Parents with strong-willed children receive some of the worst advice around. I should know. As a mom to a strong-willed child myself, I’ve heard my fair share of them. Well-intentioned family members and friends have all suggested that I need to come down stronger and harder on my strong-willed child. Basically, she was the way she was because I let her walk all over me. And that the way to “fix” her was to be stricter. Show her who’s boss.
But this piece of advice, if applied without proper empathy and finesse can have detrimental effects on your relationship with your strong-willed child. As a mom who knew my child better than anyone, I had the maternal instinct that coming down harder on my child wouldn’t have the effect I had hoped for. But out of pure frustration, I tried it anyway. It only seemed to make things worse. I’m not alone in this.
According to Cynthia Tobias, author of “You Can't Make Me (but I Can be Persuaded): Strategies for Bringing Out the Best in Your Strong-willed Child,” countless parents have severed relationships with their strong-willed child or lost them to rebellion because they have chosen to engage in a lose-lose power struggle.
Instead of throwing down harsh rules and reprimands from your parenting perch, the first place to start if you have a strong-willed child is to deign to understand who they are and what makes them tick. That’s not to say they shouldn’t be disciplined. They absolutely need to be. But they need to be understood first.
Strong-willed children are strong-willed because they are guided by a strong moral compass.
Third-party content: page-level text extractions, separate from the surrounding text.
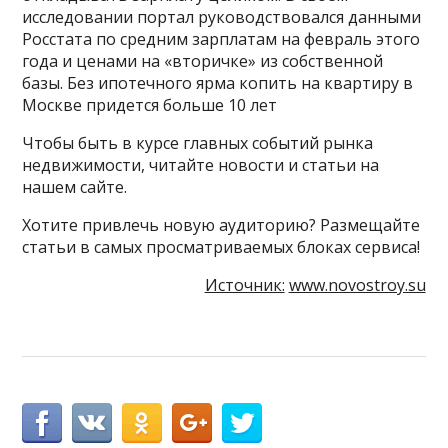
исследовании портал руководствовался данными
Росстата по средним зарплатам на февраль этого
года и ценами на «вторичке» из собственной
базы. Без ипотечного ярма копить на квартиру в
Москве придется больше 10 лет
Чтобы быть в курсе главных событий рынка
недвижимости, читайте новости и статьи на
нашем сайте.
Хотите привлечь новую аудиторию? Размещайте
статьи в самых просматриваемых блоках сервиса!
Источник:
www.novostroy.su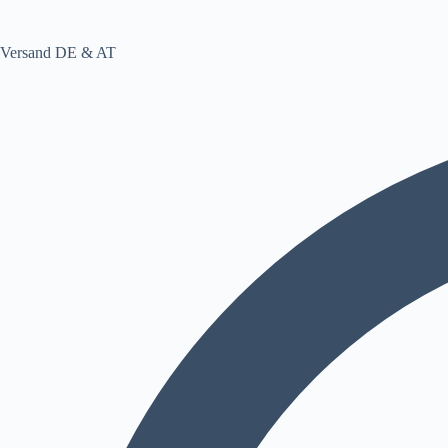
Versand DE & AT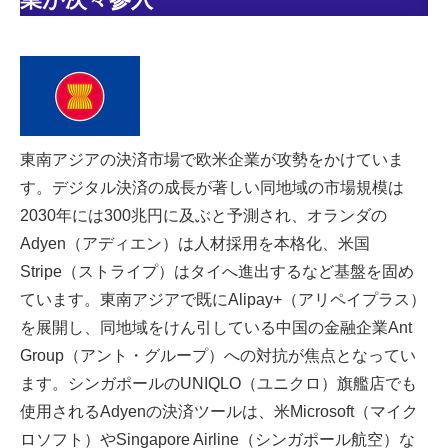
東南アジアの決済市場で欧米企業が攻勢をかけていま
す。デジタル決済の成長が著しい同地域の市場規模は
2030年には300兆円に及ぶと予測され、オランダの
Adyen（アディエン）は人材採用を本格化、米国
Stripe（ストライプ）はタイへ進出するなど基盤を固め
ています。東南アジアで既にAlipay+（アリペイプラス）
を展開し、同地域をけん引している中国の金融企業Ant
Group（アント・グループ）への対抗が焦点となってい
ます。シンガポールのUNIQLO（ユニクロ）旗艦店でも
使用されるAdyenの決済ツールは、米Microsoft（マイク
ロソフト）やSingapore Airline（シンガポール航空）な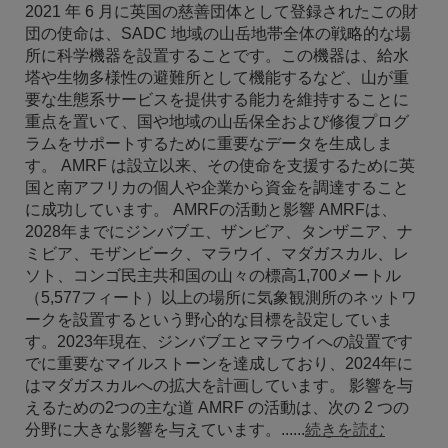
2021 年 6 月に英国の慈善団体として登録されたこの財
団の使命は、SADC 地域の山岳地帯全体の戦略的な場
所に科学機器を設置することです。この機器は、給水
塔や生物多様性の避難所として機能するなど、山が重
要な生態系サービスを提供する能力を維持することに
重点を置いて、国や地域の山岳保全および修復プログ
ラムをサポートするために重要なデータを生成しま
す。 AMRF は設立以来、その使命を支援するために英
国と南アフリカの個人や企業から資金を調達すること
に成功しています。 AMRFの活動と影響 AMRFは、
2028年までにジンバブエ、ザンビア、タンザニア、ナ
ミビア、モザンビーク、マラウイ、マダガスカル、レ
ソト、コンゴ民主共和国の山々の標高1,700メートル
（5,577フィート）以上の場所に気象観測所のネットワ
ークを設置するという野心的な目標を設定していま
す。2023年現在、ジンバブエとマラウイへの設置です
でに重要なマイルストーンを達成しており、2024年に
はマダガスカルへの拡大を計画しています。 影響を与
えるための2つの主な道 AMRF の活動は、次の 2 つの
分野に大きな影響を与えています。......
続きを読む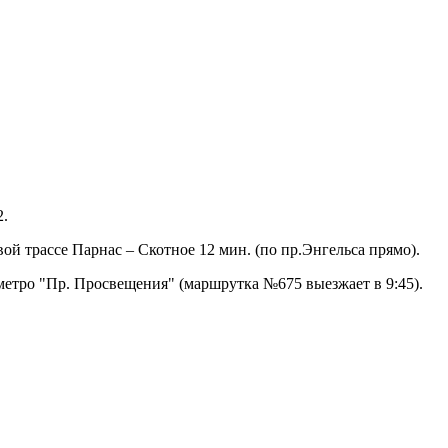
2.
вой трассе Парнас – Скотное 12 мин. (по пр.Энгельса прямо).
 метро "Пр. Просвещения" (маршрутка №675 выезжает в 9:45).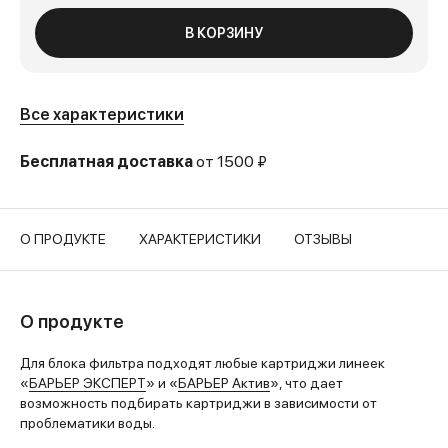
В КОРЗИНУ
Все характеристики
Бесплатная доставка
от 1500 ₽
О ПРОДУКТЕ
ХАРАКТЕРИСТИКИ
ОТЗЫВЫ
О продукте
Для блока фильтра подходят любые картриджи линеек
«
БАРЬЕР ЭКСПЕРТ
» и «
БАРЬЕР Актив
», что дает
возможность подбирать картриджи в зависимости от
проблематики воды.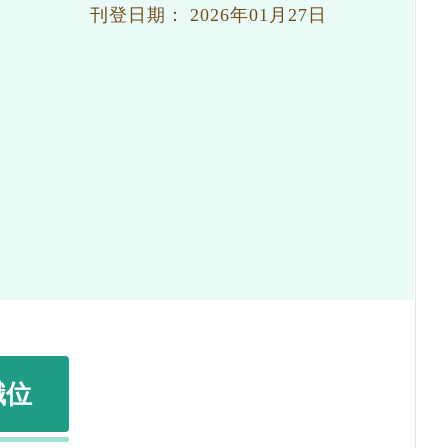
刊登日期：
2026年01月27日
職位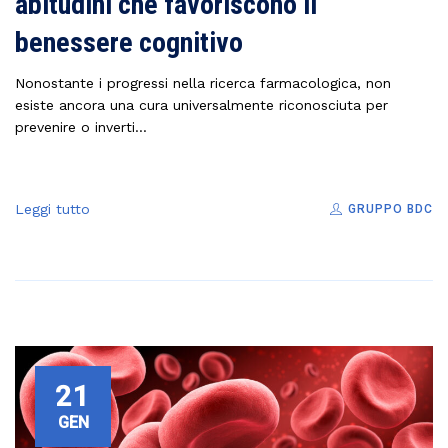
abitudini che favoriscono il
benessere cognitivo
Nonostante i progressi nella ricerca farmacologica, non
esiste ancora una cura universalmente riconosciuta per
prevenire o inverti...
Leggi tutto
GRUPPO BDC
21
GEN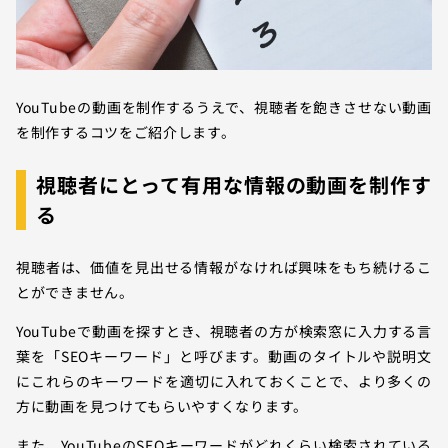
YouTubeの動画を制作するうえで、視聴者を飽きさせない動画
を制作するコツをご紹介します。
視聴者にとって有用な情報の動画を制作す
る
視聴者は、価値を見出せる情報がなければ興味をもち続けるこ
とができません。
YouTubeで動画を探すとき、視聴者の方が検索窓に入力する言
葉を「SEOキーワード」と呼びます。動画のタイトルや説明文
にこれらのキーワードを適切に入れておくことで、より多くの
方に動画を見つけてもらいやすくなります。
また、YouTubeのSEOキーワードがどれくらい検索されている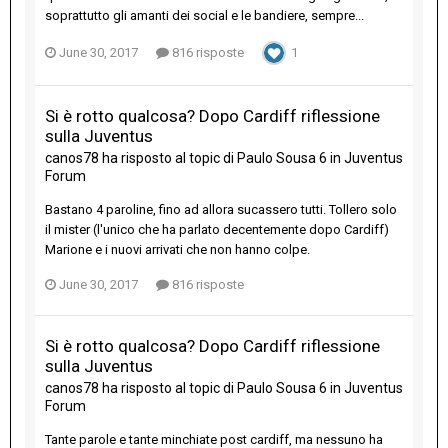
soprattutto gli amanti dei social e le bandiere, sempre...
June 30, 2017
816 risposte
1
Si è rotto qualcosa? Dopo Cardiff riflessione
sulla Juventus
canos78
ha risposto al topic di
Paulo Sousa 6
in
Juventus
Forum
Bastano 4 paroline, fino ad allora sucassero tutti. Tollero solo
il mister (l'unico che ha parlato decentemente dopo Cardiff)
Marione e i nuovi arrivati che non hanno colpe.
June 30, 2017
816 risposte
Si è rotto qualcosa? Dopo Cardiff riflessione
sulla Juventus
canos78
ha risposto al topic di
Paulo Sousa 6
in
Juventus
Forum
Tante parole e tante minchiate post cardiff, ma nessuno ha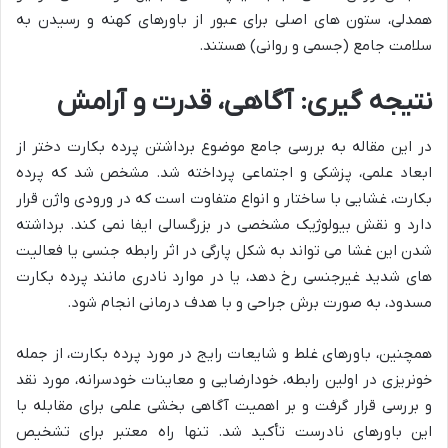
همدلی، ستون های اصلی برای عبور از باورهای کهنه و رسیدن به
سلامت جامع (جسمی و روانی) هستند.
نتیجه گیری: آگاهی، قدرت و آرامش
در این مقاله به بررسی جامع موضوع برداشتن پرده بکارت دختر از
ابعاد علمی، پزشکی و اجتماعی پرداخته شد. مشخص شد که پرده
بکارت، غشایی با ساختار و انواع متفاوت است که در ورودی واژن قرار
دارد و نقش بیولوژیک مشخصی در بزرگسالی ایفا نمی کند. برداشته
شدن این غشا می تواند به شکل پارگی در اثر رابطه جنسی یا فعالیت
های شدید غیرجنسی رخ دهد، یا در موارد نادری مانند پرده بکارت
مسدود، به صورت برش جراحی و با هدف درمانی انجام شود.
همچنین، باورهای غلط و شایعات رایج در مورد پرده بکارت، از جمله
خونریزی در اولین رابطه، خودارضایی و معاینات خودسرانه، مورد نقد
و بررسی قرار گرفت و بر اهمیت آگاهی بخشی علمی برای مقابله با
این باورهای نادرست تأکید شد. تنها راه معتبر برای تشخیص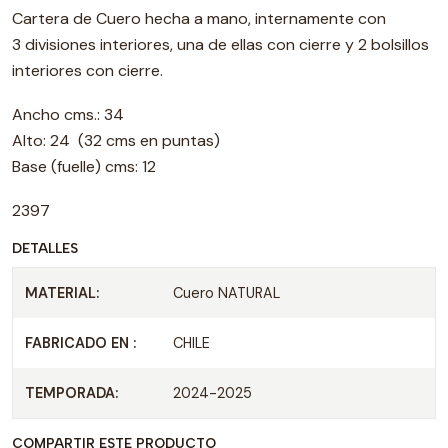
Cartera de Cuero hecha a mano, internamente con
3 divisiones interiores, una de ellas con cierre y 2 bolsillos
interiores con cierre.
Ancho cms.: 34
Alto: 24 (32 cms en puntas)
Base (fuelle) cms: 12
2397
DETALLES
MATERIAL:
Cuero NATURAL
FABRICADO EN :
CHILE
TEMPORADA:
2024-2025
COMPARTIR ESTE PRODUCTO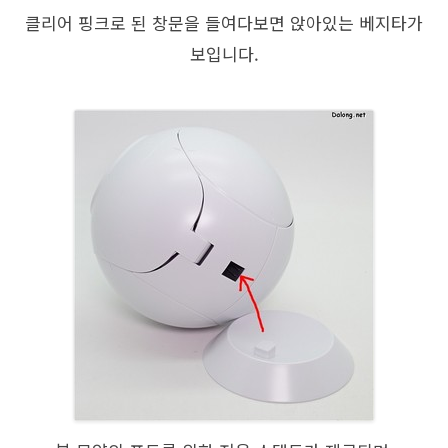
클리어 핑크로 된 창문을 들여다보면 앉아있는 베지타가
보입니다.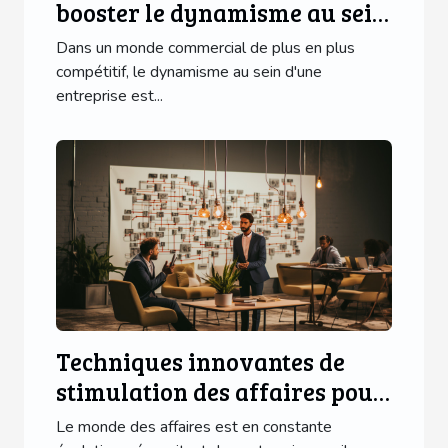
booster le dynamisme au sein
de votre entreprise
Dans un monde commercial de plus en plus
compétitif, le dynamisme au sein d'une
entreprise est...
Techniques innovantes de
stimulation des affaires pour
une entreprise florissante
Le monde des affaires est en constante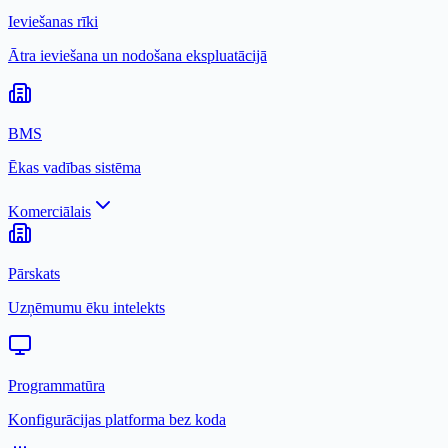
Ieviešanas rīki
Ātra ieviešana un nodošana ekspluatācijā
BMS
Ēkas vadības sistēma
Komerciālais
Pārskats
Uzņēmumu ēku intelekts
Programmatūra
Konfigurācijas platforma bez koda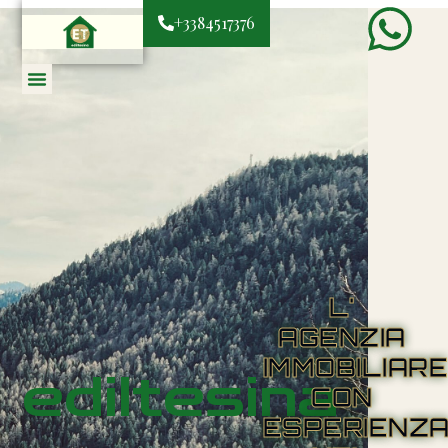
+3384517376
L'
AGENZIA
IMMOBILIAR
ediltesina
CON
ESPERIENZ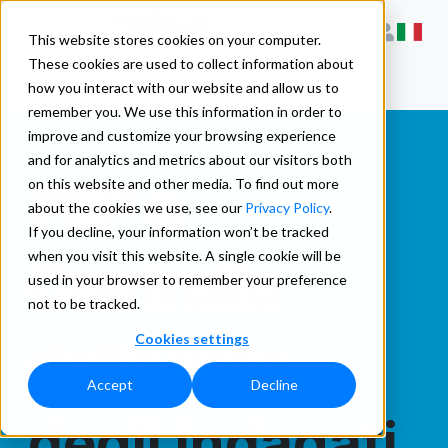
This website stores cookies on your computer.
These cookies are used to collect information about
how you interact with our website and allow us to
remember you. We use this information in order to
improve and customize your browsing experience
and for analytics and metrics about our visitors both
PEP e
on this website and other media. To find out more
about the cookies we use, see our
Privacy Policy
.
If you decline, your information won’t be tracked
when you visit this website. A single cookie will be
Controllo
used in your browser to remember your preference
not to be tracked.
Cookies settings
delle liste
Accept
Decline
degli indagati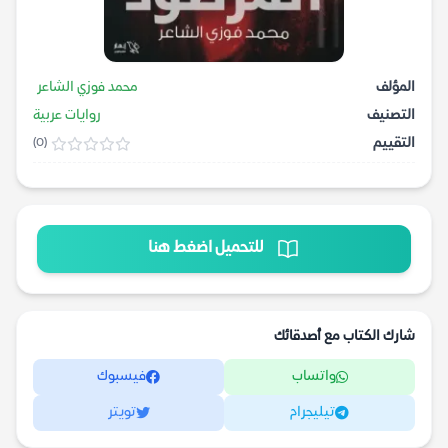
المؤلف
محمد فوزي الشاعر
التصنيف
روايات عربية
التقييم
(0)
للتحميل اضغط هنا
شارك الكتاب مع أصدقائك
واتساب
فيسبوك
تيليجرام
تويتر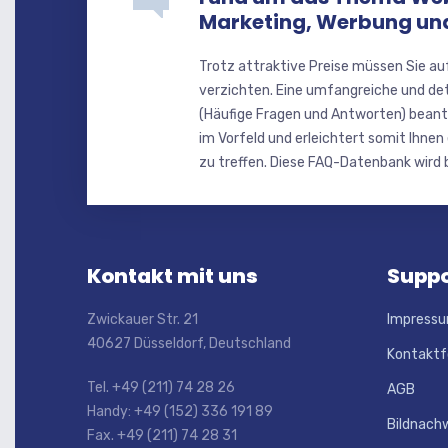
Marketing, Werbung u
Trotz attraktive Preise müssen Sie au
verzichten. Eine umfangreiche und de
(Häufige Fragen und Antworten) beant
im Vorfeld und erleichtert somit Ihnen
zu treffen. Diese FAQ-Datenbank wird b
Kontakt mit uns
Suppo
Zwickauer Str. 21
Impress
40627 Düsseldorf, Deutschland
Kontaktf
Tel. +49 (211) 74 28 26
AGB
Handy: +49 (152) 336 191 89
Bildnach
Fax. +49 (211) 74 28 31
They don’t do things simply because they’re supposed to. It has to matter to them personally. At 18 months of age, this sense of integrity for a particular way socks need to be put on or how cereal needs to be eaten out of a certain bowl might seem ridiculous, defiant and downright disrespectful.
But a short history lesson will remind us that we need these strong-willed children to grow up to be people who stand up to authority when it contradicts their own moral code, even when it goes against social mores or authority. We don’t want our kids to grow up to be the kind of people who accept authority for the sake of authority. So why do we reject this trait in our children?
It’s inconvenient for one. What parent wants to deal with a child who turns a mountain out of a molehill, or who seems to argue a point into the ground just to see how far into the ground the point will go? But strong-willed children are also the ones who go to great lengths to rectify wrongs, who create inventions and solve problems when everyone tells them it can’t be one. Some of the most resourceful, creative, successful, entrepreneurial, kind and compassionate people were once strong-willed children who’s fire to see it through never burned out. This seeming liability as a child will be their best asset when they grow up.
So how do you cultivate and refine the strong will in your child? Here are three imperative things parents with strong-willed children need to know.
1. You can’t force them. Understanding that we can’t force our kids to do much of anything with long-term consequences is a humbling pill to swallow for many parents. We are the authority figure after all. Isn’t it our job to make our kids listen and obey? No, it’s not. And this is where many parents miss the way: we put undue pressure on ourselves.